Da sprang Matilda auf und rannte davon. Sie wollte nichts, überhaupt nichts mehr über Linnea und Sultan hören!

„Wir gehen zum Jahrmarkt und haben jetzt leider keine Zeit zum Pferdekaufen“, erklärte Friedrich Lasse freundlich und sauste ebenfalls davon. Kalle folgte ihm dicht auf den Fersen.

„Friedrich, ich habe dich gesehen!“, rief Friedrichs Mutter prompt von oben. „Na warte, bis du nach Hause kommst …“

Und dann winkte sie den Flüchtenden mit Friedrichs Geigenbogen drohend hinterher.
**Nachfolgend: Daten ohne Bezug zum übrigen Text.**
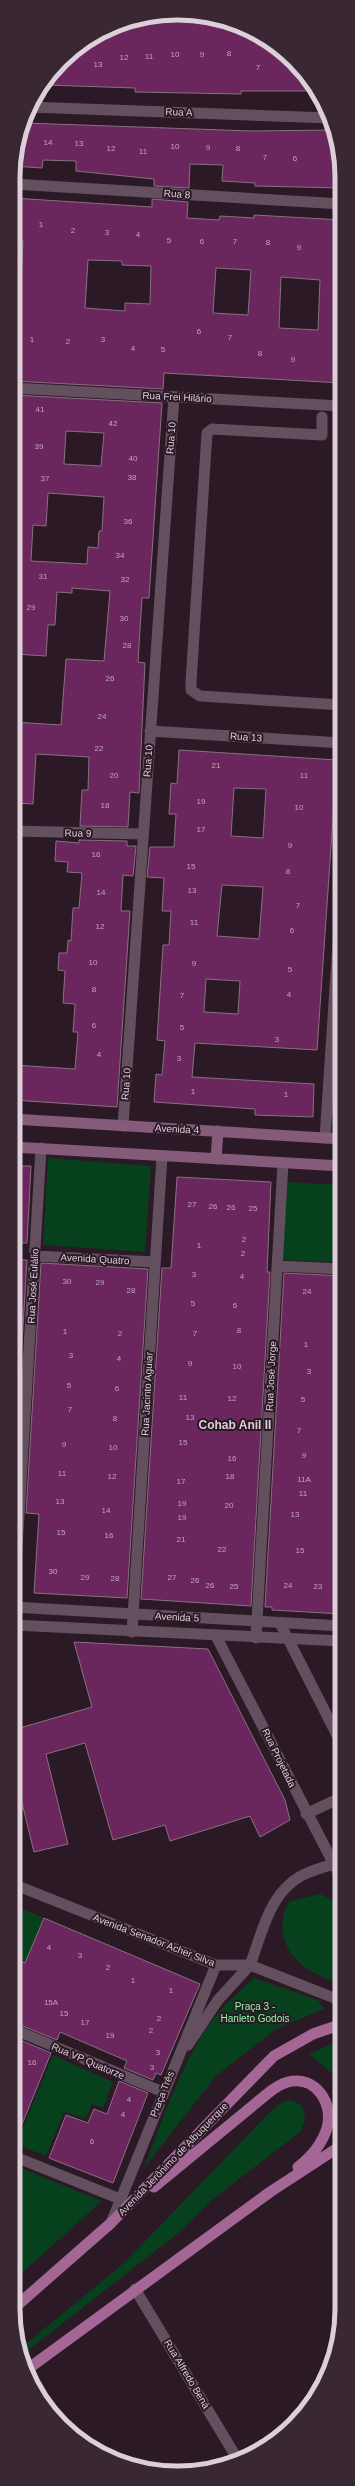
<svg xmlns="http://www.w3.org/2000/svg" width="355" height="2486" viewBox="0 0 355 2486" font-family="Arial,sans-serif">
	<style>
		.green { fill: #07401c }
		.building { fill: #6c265e; stroke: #877181; fill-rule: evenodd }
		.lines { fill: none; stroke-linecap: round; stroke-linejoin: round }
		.service { stroke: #644f5e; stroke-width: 11 }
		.minor { stroke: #644f5e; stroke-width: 11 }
		.tertiary { stroke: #644f5e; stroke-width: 11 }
		.secondary { stroke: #845b79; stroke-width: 11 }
		.primary { stroke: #a36695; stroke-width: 11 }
		.labels { text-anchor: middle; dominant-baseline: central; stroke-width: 4; stroke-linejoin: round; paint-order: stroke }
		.number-label { font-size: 8px; fill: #c0a5ba }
		.street-label { font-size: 10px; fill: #dccfd8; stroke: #2b1926 }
		.park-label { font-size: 10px; fill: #8bf8a6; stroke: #2b1926 }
		.quarter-label { font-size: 12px; font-weight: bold; fill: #dccfd8; stroke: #2b1926 }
		.rim { fill: none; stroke: #dccfd8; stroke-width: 5 }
	</style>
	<rect width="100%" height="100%" fill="#2b1926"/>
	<path class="green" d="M48 1158 151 1166 145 1252 43 1245Z
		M286 1182 342 1185V1262L279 1260Z
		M320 1894 342 1905V1986C331 1980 318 1976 308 1969 284 1954 274 1925 290 1901Z
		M13 1905 44 1918 25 1963 13 1958Z
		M254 1978 318 2000 324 2009 276 2029 216 2076 144 2168C163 2120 180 2065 211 2022 223 2005 239 1992 254 1978Z
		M342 2039V2085L334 2075 309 2054Z
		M53 2055 113 2082 103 2108 92 2104 86 2118 64 2112 46 2156 16 2144Z
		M290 2100C307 2104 308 2118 300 2132L212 2200 176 2235 22 2355 21 2348 124 2263 272 2110 281 2103Z
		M13 2165 102 2201 13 2281Z"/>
	<path class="building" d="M189 13 241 26 294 61 315 91H241V94L135 92V88L45 85 69 54 125 22Z
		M25 123 252 131 332 130 342 167V188L255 186V183L222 181 223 165 190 164 189 188 154 186V179L76 171V161L43 160 42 168 13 166Z
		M13 198 152 207V199L188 202 187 218 219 220 220 216 254 218V215L342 220V383L164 373 163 389 13 381V282H21L23 240 13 239ZM88 260 122 261V265L151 266 150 304 125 303V311L85 308ZM216 268 251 270 248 315 213 313ZM281 277 320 280 318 330 279 328Z
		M13 395 162 403 149 598H142L138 662 145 663 139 793 130 792 128 827 80 826 82 790H88L89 757 36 754 33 804 13 803V722L61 725 66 659 104 661 110 591 72 588V593L57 592 55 625H48L46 656 13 654ZM66 431 104 433 101 466 64 464ZM48 493 104 497 102 531H99L98 548 88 547 87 564 31 561 33 525 46 526Z
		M179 750 337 760 317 1050 195 1043 192 1077 314 1084 313 1117 255 1115V1109L154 1102 156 1074 162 1075 165 1041 157 1040 163 945H169L171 911H162L164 878 147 877 150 847H174L176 814H169L171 783 177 784ZM234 788 266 789 263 838 231 836ZM222 885 263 887 259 939 217 936ZM206 979 240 981 238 1014 204 1012Z
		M79 840 127 841V846H136L133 876 123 875 121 911H130L117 1107 13 1100V1065L75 1069 78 1032H73L75 1004 63 1003 65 971 58 970 59 953H67L68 940 71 941 73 908H79L82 873 67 872 68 862 55 861 56 841 79 843Z
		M13 1166H31L27 1243H13Z
		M177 1177 271 1182 267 1272H270L251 1606 141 1599 162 1268H171Z
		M13 1260H27L13 1496Z
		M41 1263 148 1269 127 1598 34 1593 39 1514 26 1513Z
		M284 1273 342 1276V1614L272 1610V1607H265Z
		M74 1642 208 1649 285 1800 290 1820 260 1837 250 1816 170 1841 165 1825 113 1840 85 1743 46 1754 68 1844 34 1852 13 1766V1730L92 1707Z
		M44 1918 200 1984 161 2075 156 2073 153 2080 124 2068 127 2061 60 2032 57 2040 13 2022V1958L25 1963Z
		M13 2037 51 2053 14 2144H13Z
		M119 2081 148 2093 113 2183 49 2158 66 2115 88 2123 94 2109 107 2114Z"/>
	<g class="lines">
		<path class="service" d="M13 831 143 834"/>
		<path class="minor" d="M29 107 329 118
			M13 388 342 406
			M322 417V435L212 429 207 433 191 682V690L200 696 342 705
			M150 731 342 743
			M123 1126 174 397
			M325 1138 342 883
			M35 1256 155 1262
			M277 1266 342 1269
			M13 1615 41 1148
			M280 1623 342 1745
			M132 1632 162 1156
			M216 1636 342 1880
			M256 1638 283 1163
			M306 1814 342 1797
			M250 1965C260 1939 268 1901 291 1883 302 1873 318 1869 333 1864
			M13 2029 163 2092
			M13 2156 120 2199
			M135 2289 238 2460"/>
		<path class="tertiary" d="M13 184 342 204
			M13 1607 342 1626
			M13 1625 342 1641
			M13 1884 216 1965H250L342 2001
			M188 2045 218 2000 250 1965
			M111 2223 216 1965"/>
		<path class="secondary" d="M13 1119 342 1139
			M13 1147 342 1166
			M216 1159 218 1131"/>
		<path class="primary" d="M154 2187 267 2094C273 2089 280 2084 288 2082 316 2075 334 2104 327 2128 322 2144 311 2157 298 2167
			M13 2309 111 2223 274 2056 313 2034 342 2024
			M25 2371 270 2192 342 2145"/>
	</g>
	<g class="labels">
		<g class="number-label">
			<text x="229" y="53">8</text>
			<text x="175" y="54">10</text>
			<text x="202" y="54">9</text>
			<text x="149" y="56">11</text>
			<text x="124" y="57">12</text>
			<text x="98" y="64">13</text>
			<text x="258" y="67">7</text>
			<text x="48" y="142">14</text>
			<text x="79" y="143">13</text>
			<text x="175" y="146">10</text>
			<text x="208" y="147">9</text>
			<text x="111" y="148">12</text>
			<text x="238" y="148">8</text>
			<text x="143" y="151">11</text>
			<text x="265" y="157">7</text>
			<text x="295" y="158">6</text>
			<text x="41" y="224">1</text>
			<text x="73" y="230">2</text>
			<text x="107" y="232">3</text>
			<text x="138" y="234">4</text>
			<text x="169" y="240">5</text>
			<text x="202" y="241">6</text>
			<text x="235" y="241">7</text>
			<text x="268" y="242">8</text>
			<text x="299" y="247">9</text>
			<text x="199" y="331">6</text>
			<text x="230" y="337">7</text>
			<text x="32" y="339">1</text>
			<text x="103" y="339">3</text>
			<text x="68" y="341">2</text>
			<text x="133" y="348">4</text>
			<text x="163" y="349">5</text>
			<text x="260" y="353">8</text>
			<text x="293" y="359">9</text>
			<text x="40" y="409">41</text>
			<text x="113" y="423">42</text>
			<text x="39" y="446">39</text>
			<text x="133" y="458">40</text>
			<text x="132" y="477">38</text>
			<text x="45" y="478">37</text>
			<text x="128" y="521">36</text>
			<text x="120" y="555">34</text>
			<text x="43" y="576">31</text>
			<text x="125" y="579">32</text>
			<text x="31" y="607">29</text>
			<text x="124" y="618">30</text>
			<text x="127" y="645">28</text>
			<text x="110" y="678">26</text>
			<text x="102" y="716">24</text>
			<text x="99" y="748">22</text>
			<text x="216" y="765">21</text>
			<text x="114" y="775">20</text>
			<text x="304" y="775">11</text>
			<text x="201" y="801">19</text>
			<text x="105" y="805">18</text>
			<text x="299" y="807">10</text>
			<text x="201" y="829">17</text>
			<text x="290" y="845">9</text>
			<text x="96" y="854">16</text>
			<text x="191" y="866">15</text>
			<text x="288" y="871">8</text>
			<text x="192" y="890">13</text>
			<text x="101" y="892">14</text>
			<text x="298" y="905">7</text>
			<text x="194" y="922">11</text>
			<text x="100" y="926">12</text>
			<text x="292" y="930">6</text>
			<text x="93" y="962">10</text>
			<text x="194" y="963">9</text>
			<text x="290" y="969">5</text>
			<text x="94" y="989">8</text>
			<text x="289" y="994">4</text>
			<text x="182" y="995">7</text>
			<text x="94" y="1025">6</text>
			<text x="182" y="1027">5</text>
			<text x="277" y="1039">3</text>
			<text x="99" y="1054">4</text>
			<text x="179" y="1058">3</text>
			<text x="193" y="1091">1</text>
			<text x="286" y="1094">1</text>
			<text x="192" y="1204">27</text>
			<text x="213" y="1206">26</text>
			<text x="231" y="1207">26</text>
			<text x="253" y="1208">25</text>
			<text x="244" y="1239">2</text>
			<text x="199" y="1245">1</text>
			<text x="243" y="1253">2</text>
			<text x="194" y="1274">3</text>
			<text x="242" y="1276">4</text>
			<text x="67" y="1281">30</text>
			<text x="100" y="1282">29</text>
			<text x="131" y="1290">28</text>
			<text x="307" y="1291">24</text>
			<text x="193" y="1303">5</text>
			<text x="235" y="1305">6</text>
			<text x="239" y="1330">8</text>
			<text x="65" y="1331">1</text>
			<text x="120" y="1333">2</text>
			<text x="195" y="1333">7</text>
			<text x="306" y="1344">1</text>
			<text x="71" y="1355">3</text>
			<text x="119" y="1358">4</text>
			<text x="190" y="1363">9</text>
			<text x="237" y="1366">10</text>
			<text x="309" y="1371">3</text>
			<text x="69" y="1385">5</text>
			<text x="117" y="1388">6</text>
			<text x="183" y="1397">11</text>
			<text x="232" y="1398">12</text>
			<text x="303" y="1399">5</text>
			<text x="70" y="1409">7</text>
			<text x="190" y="1417">13</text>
			<text x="115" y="1418">8</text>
			<text x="299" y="1430">7</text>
			<text x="183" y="1442">15</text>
			<text x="64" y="1444">9</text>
			<text x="113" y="1447">10</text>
			<text x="304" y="1455">9</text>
			<text x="232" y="1458">16</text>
			<text x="62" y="1473">11</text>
			<text x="112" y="1476">12</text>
			<text x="230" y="1476">18</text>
			<text x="304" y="1479">11A</text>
			<text x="181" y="1481">17</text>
			<text x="303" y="1493">11</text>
			<text x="60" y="1501">13</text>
			<text x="182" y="1503">19</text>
			<text x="229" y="1505">20</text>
			<text x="106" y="1510">14</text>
			<text x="295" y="1514">13</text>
			<text x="182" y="1517">19</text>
			<text x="61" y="1532">15</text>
			<text x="109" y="1535">16</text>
			<text x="181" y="1539">21</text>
			<text x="222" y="1549">22</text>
			<text x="300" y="1550">15</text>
			<text x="53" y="1571">30</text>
			<text x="85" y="1577">29</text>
			<text x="172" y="1577">27</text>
			<text x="115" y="1578">28</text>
			<text x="195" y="1580">26</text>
			<text x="210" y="1585">26</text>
			<text x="288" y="1585">24</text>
			<text x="234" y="1586">25</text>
			<text x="318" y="1586">23</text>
			<text x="49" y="1947">4</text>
			<text x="80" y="1955">3</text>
			<text x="108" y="1967">2</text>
			<text x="133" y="1980">1</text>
			<text x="171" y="1990">1</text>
			<text x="51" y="2002">15A</text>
			<text x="64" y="2013">15</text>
			<text x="159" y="2018">2</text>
			<text x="85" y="2022">17</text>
			<text x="151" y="2030">2</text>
			<text x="110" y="2035">19</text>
			<text x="158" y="2052">3</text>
			<text x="32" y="2062">16</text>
			<text x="152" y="2067">3</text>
			<text x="129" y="2099">4</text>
			<text x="123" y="2114">4</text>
			<text x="92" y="2141">6</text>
		</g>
		<g class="street-label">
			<text transform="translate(179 112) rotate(2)">Rua A</text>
			<text transform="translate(177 194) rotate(4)">Rua 8</text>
			<text transform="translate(177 397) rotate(3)">Rua Frei Hilário</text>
			<text transform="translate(171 438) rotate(-86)">Rua 10</text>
			<text transform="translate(246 737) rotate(4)">Rua 13</text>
			<text transform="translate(148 761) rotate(-86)">Rua 10</text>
			<text transform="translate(78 833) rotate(1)">Rua 9</text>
			<text transform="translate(126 1084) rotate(-86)">Rua 10</text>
			<text transform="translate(177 1129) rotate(3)">Avenida 4</text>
			<text transform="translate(95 1259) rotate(3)">Avenida Quatro</text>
			<text transform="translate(33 1286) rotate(-87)">Rua José Eulálio</text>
			<text transform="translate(271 1376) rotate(-87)">Rua José Jorge</text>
			<text transform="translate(147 1394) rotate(-87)">Rua Jacinto Aguiar</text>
			<text transform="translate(177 1617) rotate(3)">Avenida 5</text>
			<text transform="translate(279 1758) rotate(64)">Rua Projetada</text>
			<text transform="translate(154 1940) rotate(21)">Avenida Senador Acher Silva</text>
			<text transform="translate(88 2061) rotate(23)">Rua VP Quatorze</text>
			<text transform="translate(162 2094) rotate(-68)">Praça Três</text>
			<text transform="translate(173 2159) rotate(-46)">Avenida Jerônimo de Albuquerque</text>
			<text transform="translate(187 2374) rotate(59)">Rua Alfredo Bená</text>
		</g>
		<g class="park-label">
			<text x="255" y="2006">Praça 3 -<tspan x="255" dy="12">Hanleto Godois</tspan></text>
		</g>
		<g class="quarter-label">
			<text x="235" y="1425">Cohab Anil II</text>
		</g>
	</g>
	<path d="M0 0H355V2486H0ZM177 20H178A157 157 0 0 1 335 177V2309A157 157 0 0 1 178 2466H177A157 157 0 0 1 20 2309V177A157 157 0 0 1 177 20Z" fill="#392834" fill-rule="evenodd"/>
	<path class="rim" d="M177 20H178A157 157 0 0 1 335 177V2309A157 157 0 0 1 178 2466H177A157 157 0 0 1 20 2309V177A157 157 0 0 1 177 20Z"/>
</svg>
„Es gibt Lieder übers Lachen, ha ha ha, und auch Lieder übers Schimpfen, na na na. Nur das eine Lied, das gibt’s noch nicht, und das ist das Lied über mich“, sang Lasse ihr tröstend vor.

Aber Friedrichs Mutter hatte gar nicht richtig zugehört und schlug einfach nur ärgerlich das Küchenfenster zu.

Schneeflocke

Der Jahrmarkt war klein.

„Zwei Karussells, eine Schießbude, eine Losbude, drei Würstchenbuden und ein Autoskooter“, zählte Friedrich und schaute sich um.

„Und ein Geigenspieler“, fügte Kalle hinzu und zeigte auf einen alten Mann mit einer roten Nelke im Knopfloch, der unter einer Linde stand und auf einer alten schäbigen Geige spielte.

„Puh“, machte Friedrich und verzog das Gesicht.

„Aber er verdient nicht schlecht“, sagte Kalle, nachdem er einen prüfenden Blick in die kleine Blechdose geworfen hatte, die der alte Mann vor seinen Notenständer gestellt hatte.

Matilda schaute traurig vor sich hin. Jetzt war Linnea sicher schon auf dem Reiterhof angekommen. Zusammen mit ihrem Vater, dem Glasaugenretter. Matilda konnte es genau vor sich sehen. Bestimmt ging Linnea gerade zu Sultan in den Stall hinein und streichelte seine warme, weiche, glänzende Flanke. Und Sultan schnaubte leise und beschnupperte Linneas Reiterhosentaschen nach Pferdezucker. Ob er ahnte, dass er bald ihr gehören würde?

Die Welt war ungerecht! Immerhin war es Matilda gewesen, die zuerst auf Sultan geritten war. Damals, vor zwei Jahren, als sie und Linnea angefangen hatten zu reiten.

„Sultan ist mein Lieblingspferd“, hatte Matilda Linnea erklärt.

„Meins nicht“, hatte Linnea damals geantwortet. „Ich mag Sally lieber. Sultan ist mir viel zu störrisch!“

Matilda schluckte. Eigentlich müsste sie Sultan bekommen und nicht Linnea.